Five Democratic senators wrote to Secretary of State Hillary Clinton on Wednesday to ask her to delay a planned $53 million arms sale to Bahrain because of the island kingdom's continued violence against protesters.
"We recognize the administration's commitment to the United States' strategic relationship with Bahrain... However, the Bahrain government's repressive treatment of peaceful protesters during the past several months is unacceptable," the senators wrote in their Oct. 12 letter, obtained by The Cable.
"The United States must make it clear to the government of Bahrain that its ongoing human rights violations and unwillingness to acknowledge legitimate demands for reform have a negative impact on its relationship with the United States."
The letter's signatories were Senate Foreign Relations Middle East and North Africa Subcommittee chairman Robert Casey (D-PA), Senate Majority Whip Richard Durbin (D-IL), and Sens. Robert Menendez (D-NJ), Benjamin Cardin (D-MD), and Ron Wyden (D-OR).
The letter accuses the Bahrain government of torture and notes reporting by Human Rights Watch that states Bahrain's government has killed 34 protesters, arrested 1,400 more, and dismissed 3,600 people from their jobs for anti-government activities.
"Completing an arms sale to Bahrain under the current circumstances would weaken U.S. credibility at a critical time of democratic transition in the Middle East," the senators wrote.
Senate Foreign Relations Committee chairman John Kerry (D-MA) has not commented on the issue and requests for comment were not returned.
Wyden and Rep. Jim McGovern (D-MA) have each introduced a resolution in their respective chambers to prevent the U.S. government going through with the sale, which would include 44 armored, high-mobility Humvees and over 300 advanced missiles, 50 of which are bunker-buster missiles similar to those sold secretly to Israel in 2009.
"Selling weapons to a regime that is violently suppressing peaceful civil dissent and violating human rights is antithetical to our foreign policy goals and the principle of basic rights for all that the U.S. has worked hard to promote," Wyden said in a release.
"Human rights ought to matter in our foreign and military policy," McGovern said in his own release."Supporting regimes that violate the basic rights of their people is not just morally wrong - it's also not in our national security interests. Now is not the time to sell weapons to Bahrain."

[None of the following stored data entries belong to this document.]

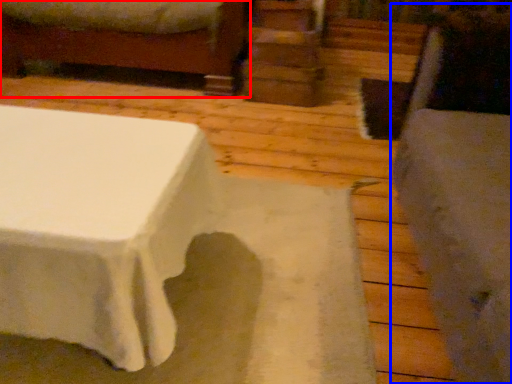
Question: Which of the following is the farthest to the observer, furniture (highlighted by a red box) or swivel chair (highlighted by a blue box)?

Choices:
 (A) furniture
 (B) swivel chair

Answer: (A)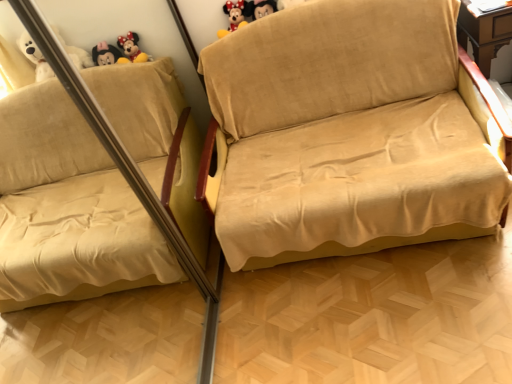
Question: Would you say beige fabric couch at center is outside velvet yellow plush toy at upper center?

Choices:
 (A) no
 (B) yes

Answer: (B)

Question: Is velvet yellow plush toy at upper center at the back of beige fabric couch at center?

Choices:
 (A) no
 (B) yes

Answer: (B)

Question: From the image's perspective, is beige fabric couch at center below velvet yellow plush toy at upper center?

Choices:
 (A) yes
 (B) no

Answer: (A)

Question: Does beige fabric couch at center have a greater height compared to velvet yellow plush toy at upper center?

Choices:
 (A) yes
 (B) no

Answer: (A)

Question: Can you see beige fabric couch at center touching velvet yellow plush toy at upper center?

Choices:
 (A) no
 (B) yes

Answer: (A)

Question: Does beige fabric couch at center appear on the right side of velvet yellow plush toy at upper center?

Choices:
 (A) no
 (B) yes

Answer: (B)

Question: From the image's perspective, is velvet yellow plush toy at upper center under beige fabric couch at center?

Choices:
 (A) no
 (B) yes

Answer: (A)

Question: From a real-world perspective, is velvet yellow plush toy at upper center located beneath beige fabric couch at center?

Choices:
 (A) no
 (B) yes

Answer: (A)

Question: Are velvet yellow plush toy at upper center and beige fabric couch at center located far from each other?

Choices:
 (A) yes
 (B) no

Answer: (B)

Question: Is velvet yellow plush toy at upper center taller than beige fabric couch at center?

Choices:
 (A) yes
 (B) no

Answer: (B)

Question: Is velvet yellow plush toy at upper center aimed at beige fabric couch at center?

Choices:
 (A) yes
 (B) no

Answer: (A)

Question: From the image's perspective, is velvet yellow plush toy at upper center above beige fabric couch at center?

Choices:
 (A) yes
 (B) no

Answer: (A)

Question: Is velvet yellow plush toy at upper center taller or shorter than beige fabric couch at center?

Choices:
 (A) short
 (B) tall

Answer: (A)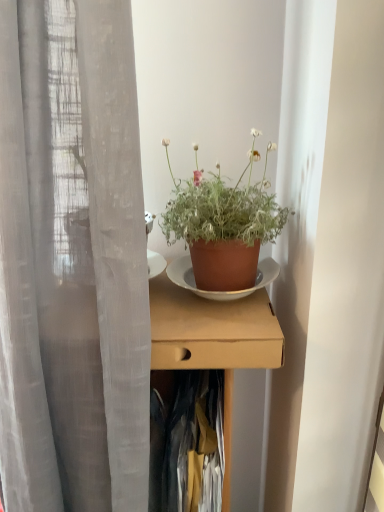
Identify the location of dark blue fabric at center. This screenshot has height=512, width=384. (188, 443).

The width and height of the screenshot is (384, 512). Describe the element at coordinates (213, 339) in the screenshot. I see `brown cardboard box at center` at that location.

Where is `dark blue fabric at center`? Image resolution: width=384 pixels, height=512 pixels. dark blue fabric at center is located at coordinates (188, 443).

This screenshot has width=384, height=512. In order to click on desk that appears on the left of terracotta pot at center in this screenshot , I will do `click(213, 339)`.

Is terracotta pot at center oriented towards brown cardboard box at center?

No, terracotta pot at center is not turned towards brown cardboard box at center.

Is terracotta pot at center to the left of brown cardboard box at center from the viewer's perspective?

No.

From the picture: From the image's perspective, is terracotta pot at center over brown cardboard box at center?

Yes, from the image's perspective, terracotta pot at center is on top of brown cardboard box at center.

Consider the image. From a real-world perspective, which object stands above the other?

From a 3D spatial view, terracotta pot at center is above.

What's the angular difference between brown cardboard box at center and terracotta pot at center's facing directions?

The angular difference between brown cardboard box at center and terracotta pot at center is 0.000247 degrees.

Between brown cardboard box at center and terracotta pot at center, which one has smaller width?

terracotta pot at center is thinner.

I want to click on houseplant that is above the brown cardboard box at center (from a real-world perspective), so click(223, 225).

The image size is (384, 512). Find the location of `desk that appears on the right of dark blue fabric at center`. desk that appears on the right of dark blue fabric at center is located at coordinates (213, 339).

From a real-world perspective, is dark blue fabric at center physically located above or below brown cardboard box at center?

dark blue fabric at center is below brown cardboard box at center.

Which object is thinner, dark blue fabric at center or brown cardboard box at center?

dark blue fabric at center is thinner.

Would you say dark blue fabric at center is outside brown cardboard box at center?

No, dark blue fabric at center is not entirely external to brown cardboard box at center.

From a real-world perspective, is brown cardboard box at center positioned under dark blue fabric at center based on gravity?

No, from a real-world perspective, brown cardboard box at center is not beneath dark blue fabric at center.

Considering their positions, is brown cardboard box at center located in front of or behind dark blue fabric at center?

brown cardboard box at center is in front of dark blue fabric at center.

How different are the orientations of brown cardboard box at center and dark blue fabric at center in degrees?

3.4 degrees.

Identify the location of desk above the dark blue fabric at center (from the image's perspective). Image resolution: width=384 pixels, height=512 pixels. click(213, 339).

Which object is wider, terracotta pot at center or dark blue fabric at center?

dark blue fabric at center.

Considering the sizes of objects terracotta pot at center and dark blue fabric at center in the image provided, who is shorter, terracotta pot at center or dark blue fabric at center?

Standing shorter between the two is terracotta pot at center.

From a real-world perspective, between terracotta pot at center and dark blue fabric at center, who is vertically higher?

terracotta pot at center, from a real-world perspective.

Considering the sizes of terracotta pot at center and dark blue fabric at center in the image, is terracotta pot at center bigger or smaller than dark blue fabric at center?

Clearly, terracotta pot at center is smaller in size than dark blue fabric at center.

At what (x,y) coordinates should I click in order to perform the action: click on houseplant above the dark blue fabric at center (from the image's perspective). Please return your answer as a coordinate pair (x, y). Image resolution: width=384 pixels, height=512 pixels. Looking at the image, I should click on (223, 225).

Which of these two, dark blue fabric at center or terracotta pot at center, is thinner?

With smaller width is terracotta pot at center.

Is dark blue fabric at center next to terracotta pot at center?

No, dark blue fabric at center is not making contact with terracotta pot at center.

What are the coordinates of `houseplant that is on the right side of brown cardboard box at center` in the screenshot? It's located at (223, 225).

There is a brown cardboard box at center. What are the coordinates of `houseplant above it (from a real-world perspective)` in the screenshot? It's located at (223, 225).

Looking at the image, which one is located further to terracotta pot at center, dark blue fabric at center or brown cardboard box at center?

dark blue fabric at center is further to terracotta pot at center.

Looking at the image, which one is located further to dark blue fabric at center, terracotta pot at center or brown cardboard box at center?

Based on the image, terracotta pot at center appears to be further to dark blue fabric at center.

From the picture: Which object lies nearer to the anchor point terracotta pot at center, brown cardboard box at center or dark blue fabric at center?

brown cardboard box at center is positioned closer to the anchor terracotta pot at center.

When comparing their distances from brown cardboard box at center, does dark blue fabric at center or terracotta pot at center seem closer?

dark blue fabric at center lies closer to brown cardboard box at center than the other object.

Looking at this image, estimate the real-world distances between objects in this image. Which object is further from brown cardboard box at center, terracotta pot at center or dark blue fabric at center?

terracotta pot at center lies further to brown cardboard box at center than the other object.

When comparing their distances from dark blue fabric at center, does brown cardboard box at center or terracotta pot at center seem closer?

brown cardboard box at center is closer to dark blue fabric at center.

Where is `desk between terracotta pot at center and dark blue fabric at center from top to bottom`? The width and height of the screenshot is (384, 512). desk between terracotta pot at center and dark blue fabric at center from top to bottom is located at coordinates (213, 339).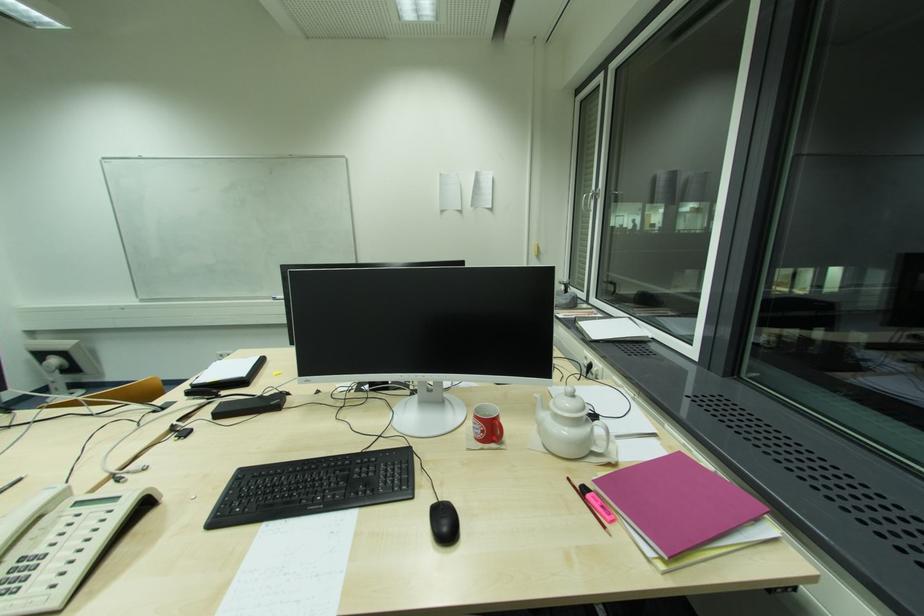
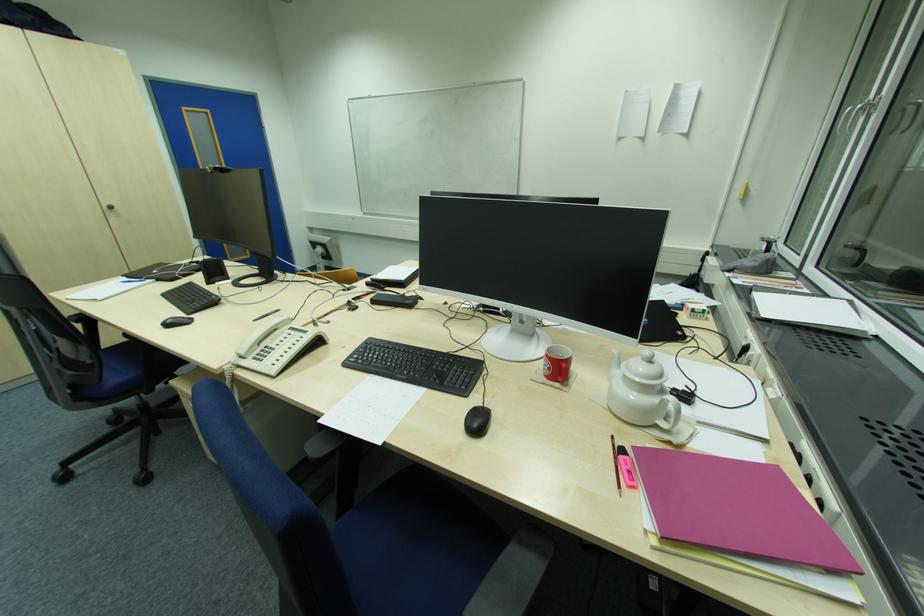
Locate, in the second image, the point that corresponds to (669,559) in the first image.

(662, 537)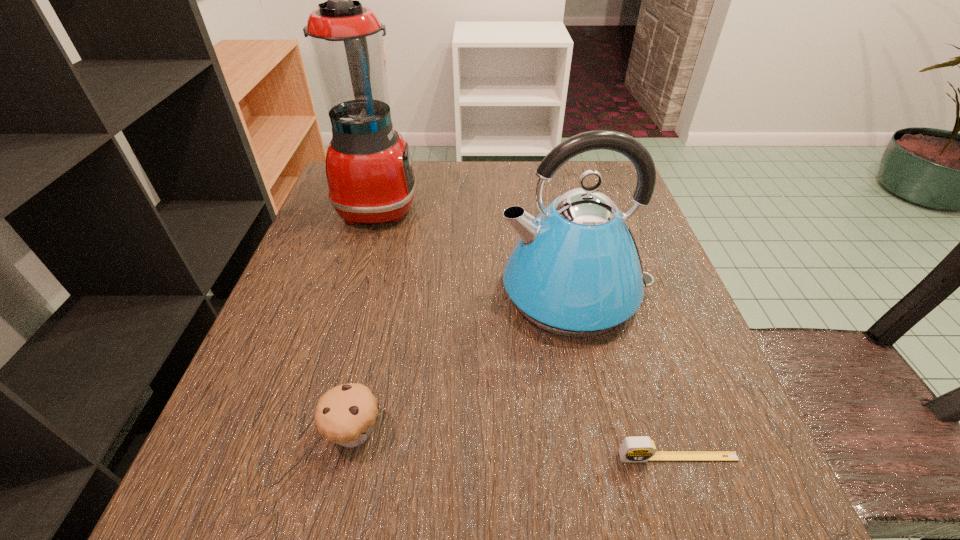
Find the location of a particular element. vacant space that satisfies the following two spatial constraints: 1. on the back side of the second shortest object; 2. on the controls of the farthest object is located at coordinates (404, 205).

This screenshot has width=960, height=540. Find the location of `free space that satisfies the following two spatial constraints: 1. at the spout of the second tallest object; 2. on the front side of the third tallest object`. free space that satisfies the following two spatial constraints: 1. at the spout of the second tallest object; 2. on the front side of the third tallest object is located at coordinates (606, 432).

Where is `vacant region that satisfies the following two spatial constraints: 1. on the controls of the muffin; 2. on the right side of the food processor`? The image size is (960, 540). vacant region that satisfies the following two spatial constraints: 1. on the controls of the muffin; 2. on the right side of the food processor is located at coordinates (310, 432).

Where is `vacant region that satisfies the following two spatial constraints: 1. on the controls of the farthest object; 2. on the left side of the third tallest object`? This screenshot has height=540, width=960. vacant region that satisfies the following two spatial constraints: 1. on the controls of the farthest object; 2. on the left side of the third tallest object is located at coordinates (310, 432).

Locate an element on the screen. Image resolution: width=960 pixels, height=540 pixels. vacant area in the image that satisfies the following two spatial constraints: 1. on the controls of the tallest object; 2. on the left side of the third tallest object is located at coordinates (x=310, y=432).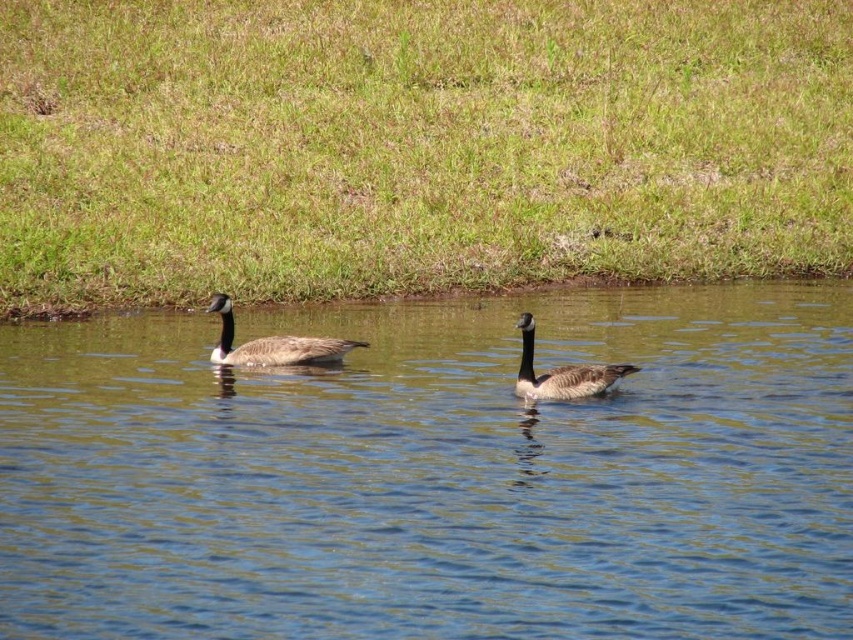
Based on the photo, who is higher up, green grass at center or dark gray feathers at center?

green grass at center is higher up.

Is green grass at center taller than dark gray feathers at center?

Correct, green grass at center is much taller as dark gray feathers at center.

What do you see at coordinates (415, 145) in the screenshot? I see `green grass at center` at bounding box center [415, 145].

Identify the location of green grass at center. (415, 145).

Does clear blue water at center lie behind green grass at center?

That is False.

The height and width of the screenshot is (640, 853). In order to click on clear blue water at center in this screenshot , I will do `click(436, 472)`.

Where is `clear blue water at center`? This screenshot has height=640, width=853. clear blue water at center is located at coordinates (436, 472).

Is clear blue water at center wider than dark gray feathers at center?

Indeed, clear blue water at center has a greater width compared to dark gray feathers at center.

Can you confirm if clear blue water at center is taller than dark gray feathers at center?

Correct, clear blue water at center is much taller as dark gray feathers at center.

Describe the element at coordinates (436, 472) in the screenshot. The height and width of the screenshot is (640, 853). I see `clear blue water at center` at that location.

You are a GUI agent. You are given a task and a screenshot of the screen. Output one action in this format:
    pyautogui.click(x=<x>, y=<y>)
    Task: Click on the clear blue water at center
    
    Given the screenshot: What is the action you would take?
    pyautogui.click(x=436, y=472)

The U.S. Navy's Fifth Fleet is stationed in Bahrain, and fear of endangering its home base is one reason many have speculated that the Obama administration has maintained ties with Bahrain's monarchy despite the domestic crackdown. Bahrain is also a client state of Saudi Arabia and policymakers have voiced fears that a victory by the predominantly Shiite protest movement would strengthen Iranian influence in the country.
The State Department argued in its Sept. 14 notification to Congress that the proposed sale will contribute to U.S. national security "by helping to improve the security of a major non-NATO ally that has been, and continues to be, an important force for political stability and economic progress in the Middle East."
Meanwhile, Bahrain's parliament this week issued a vote of no confidence to the appointment of the new U.S. Ambassador to Bahrain Thomas Krajeski because he met with opposition groups in Washington before arriving in Manama.
"This diplomat has a volatile agenda against Bahrain and the nation and we can't accept having him here," said Bahrain member of parliament Ali Ahmed, who is president of the Al Menbar bloc of lawmakers. "We are here to represent the people and they don't want him and our wish should be respected."
UPDATE: Sen. Marco Rubio (R-FL) sent his own letter to Clinton today regarding the arms sale, in which he asked the administration to delay sale of the humvees, but not the missiles. Rubio wrote that the administration should delay the sale of "any items within the proposed weapons package that could be used to disrupt peaceful dissent."